**Dataset extract:**
━━━━━━━━━━━━━━━━

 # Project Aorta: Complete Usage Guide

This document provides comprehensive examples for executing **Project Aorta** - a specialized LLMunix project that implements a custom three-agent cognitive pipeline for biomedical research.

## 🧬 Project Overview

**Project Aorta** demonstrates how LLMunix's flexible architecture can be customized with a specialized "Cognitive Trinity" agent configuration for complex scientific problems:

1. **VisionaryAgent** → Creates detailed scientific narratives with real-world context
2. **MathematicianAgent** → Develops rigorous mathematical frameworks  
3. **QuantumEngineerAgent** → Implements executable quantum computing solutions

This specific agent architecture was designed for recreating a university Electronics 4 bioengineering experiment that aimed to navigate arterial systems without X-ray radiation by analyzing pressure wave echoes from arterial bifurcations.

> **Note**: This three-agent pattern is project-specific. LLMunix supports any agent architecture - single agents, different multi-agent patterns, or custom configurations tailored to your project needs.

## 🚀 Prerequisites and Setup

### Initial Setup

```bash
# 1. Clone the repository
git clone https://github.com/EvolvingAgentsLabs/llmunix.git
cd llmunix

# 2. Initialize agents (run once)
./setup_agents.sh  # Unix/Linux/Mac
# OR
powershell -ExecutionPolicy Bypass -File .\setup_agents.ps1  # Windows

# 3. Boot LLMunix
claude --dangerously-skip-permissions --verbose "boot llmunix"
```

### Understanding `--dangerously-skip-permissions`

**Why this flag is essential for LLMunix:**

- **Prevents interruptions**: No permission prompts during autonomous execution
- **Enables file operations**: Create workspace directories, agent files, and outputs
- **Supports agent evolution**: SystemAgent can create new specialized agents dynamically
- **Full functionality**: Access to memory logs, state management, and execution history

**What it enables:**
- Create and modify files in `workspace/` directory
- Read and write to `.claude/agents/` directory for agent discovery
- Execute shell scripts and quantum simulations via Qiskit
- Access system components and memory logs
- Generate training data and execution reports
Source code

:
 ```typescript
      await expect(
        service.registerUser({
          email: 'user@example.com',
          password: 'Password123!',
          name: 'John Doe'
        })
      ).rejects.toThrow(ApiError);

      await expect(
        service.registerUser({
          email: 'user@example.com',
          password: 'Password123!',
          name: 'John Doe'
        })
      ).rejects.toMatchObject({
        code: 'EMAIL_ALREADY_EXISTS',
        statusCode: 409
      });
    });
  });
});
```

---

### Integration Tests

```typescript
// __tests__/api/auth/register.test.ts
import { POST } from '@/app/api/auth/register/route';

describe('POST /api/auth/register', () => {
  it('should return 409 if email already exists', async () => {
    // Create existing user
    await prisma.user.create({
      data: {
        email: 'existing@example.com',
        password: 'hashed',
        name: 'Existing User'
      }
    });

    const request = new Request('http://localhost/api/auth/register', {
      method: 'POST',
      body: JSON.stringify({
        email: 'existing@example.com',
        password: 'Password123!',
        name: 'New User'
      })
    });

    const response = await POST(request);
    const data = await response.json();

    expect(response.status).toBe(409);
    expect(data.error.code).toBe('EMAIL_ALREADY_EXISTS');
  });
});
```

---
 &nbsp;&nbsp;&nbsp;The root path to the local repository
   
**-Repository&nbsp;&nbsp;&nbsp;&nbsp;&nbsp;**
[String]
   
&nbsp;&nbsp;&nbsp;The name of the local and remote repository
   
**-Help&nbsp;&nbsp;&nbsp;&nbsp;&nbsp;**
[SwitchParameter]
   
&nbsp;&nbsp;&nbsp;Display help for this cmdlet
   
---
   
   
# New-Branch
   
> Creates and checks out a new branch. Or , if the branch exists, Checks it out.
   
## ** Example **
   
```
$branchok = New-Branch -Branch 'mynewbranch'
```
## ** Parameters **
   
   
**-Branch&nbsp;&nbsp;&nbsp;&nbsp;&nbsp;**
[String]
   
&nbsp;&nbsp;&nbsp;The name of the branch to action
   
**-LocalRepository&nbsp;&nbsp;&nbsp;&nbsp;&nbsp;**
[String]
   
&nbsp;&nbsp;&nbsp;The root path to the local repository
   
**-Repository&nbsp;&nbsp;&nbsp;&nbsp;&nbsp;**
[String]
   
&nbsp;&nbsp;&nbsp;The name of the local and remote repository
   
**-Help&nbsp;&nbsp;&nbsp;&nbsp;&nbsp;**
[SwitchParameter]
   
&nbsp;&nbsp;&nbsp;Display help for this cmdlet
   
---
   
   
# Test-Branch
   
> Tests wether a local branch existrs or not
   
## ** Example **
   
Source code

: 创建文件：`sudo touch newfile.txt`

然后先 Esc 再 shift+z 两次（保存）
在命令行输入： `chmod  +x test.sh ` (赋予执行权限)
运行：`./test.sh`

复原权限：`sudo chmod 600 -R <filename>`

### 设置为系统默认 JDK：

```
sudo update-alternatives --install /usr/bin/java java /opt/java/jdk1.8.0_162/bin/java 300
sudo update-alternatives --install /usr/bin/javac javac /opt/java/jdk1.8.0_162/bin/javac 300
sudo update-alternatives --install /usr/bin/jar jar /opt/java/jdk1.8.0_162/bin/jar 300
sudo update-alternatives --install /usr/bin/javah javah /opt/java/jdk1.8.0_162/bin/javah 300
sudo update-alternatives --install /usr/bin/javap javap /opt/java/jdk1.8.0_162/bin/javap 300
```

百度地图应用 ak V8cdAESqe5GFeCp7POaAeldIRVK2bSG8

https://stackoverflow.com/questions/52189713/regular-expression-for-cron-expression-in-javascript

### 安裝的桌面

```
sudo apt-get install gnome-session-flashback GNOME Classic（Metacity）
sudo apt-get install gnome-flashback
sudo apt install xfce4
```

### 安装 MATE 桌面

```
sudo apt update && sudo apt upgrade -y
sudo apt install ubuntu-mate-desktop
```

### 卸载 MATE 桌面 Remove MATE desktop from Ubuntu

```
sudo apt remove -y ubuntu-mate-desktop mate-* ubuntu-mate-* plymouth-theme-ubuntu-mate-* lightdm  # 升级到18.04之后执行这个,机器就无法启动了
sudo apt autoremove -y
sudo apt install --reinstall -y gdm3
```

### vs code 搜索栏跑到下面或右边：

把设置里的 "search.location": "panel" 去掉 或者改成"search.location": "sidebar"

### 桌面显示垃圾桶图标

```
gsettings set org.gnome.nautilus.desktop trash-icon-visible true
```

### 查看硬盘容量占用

━━━━━━━━━━━━━━━━

**Task directions:** I would like you to restate word for word the lines from the one with "### 安装 MATE 桌面" through the last line of the material above, and only those.

**Task result:**
### 安装 MATE 桌面

```
sudo apt update && sudo apt upgrade -y
sudo apt install ubuntu-mate-desktop
```

### 卸载 MATE 桌面 Remove MATE desktop from Ubuntu

```
sudo apt remove -y ubuntu-mate-desktop mate-* ubuntu-mate-* plymouth-theme-ubuntu-mate-* lightdm  # 升级到18.04之后执行这个,机器就无法启动了
sudo apt autoremove -y
sudo apt install --reinstall -y gdm3
```

### vs code 搜索栏跑到下面或右边：

把设置里的 "search.location": "panel" 去掉 或者改成"search.location": "sidebar"

### 桌面显示垃圾桶图标

```
gsettings set org.gnome.nautilus.desktop trash-icon-visible true
```

### 查看硬盘容量占用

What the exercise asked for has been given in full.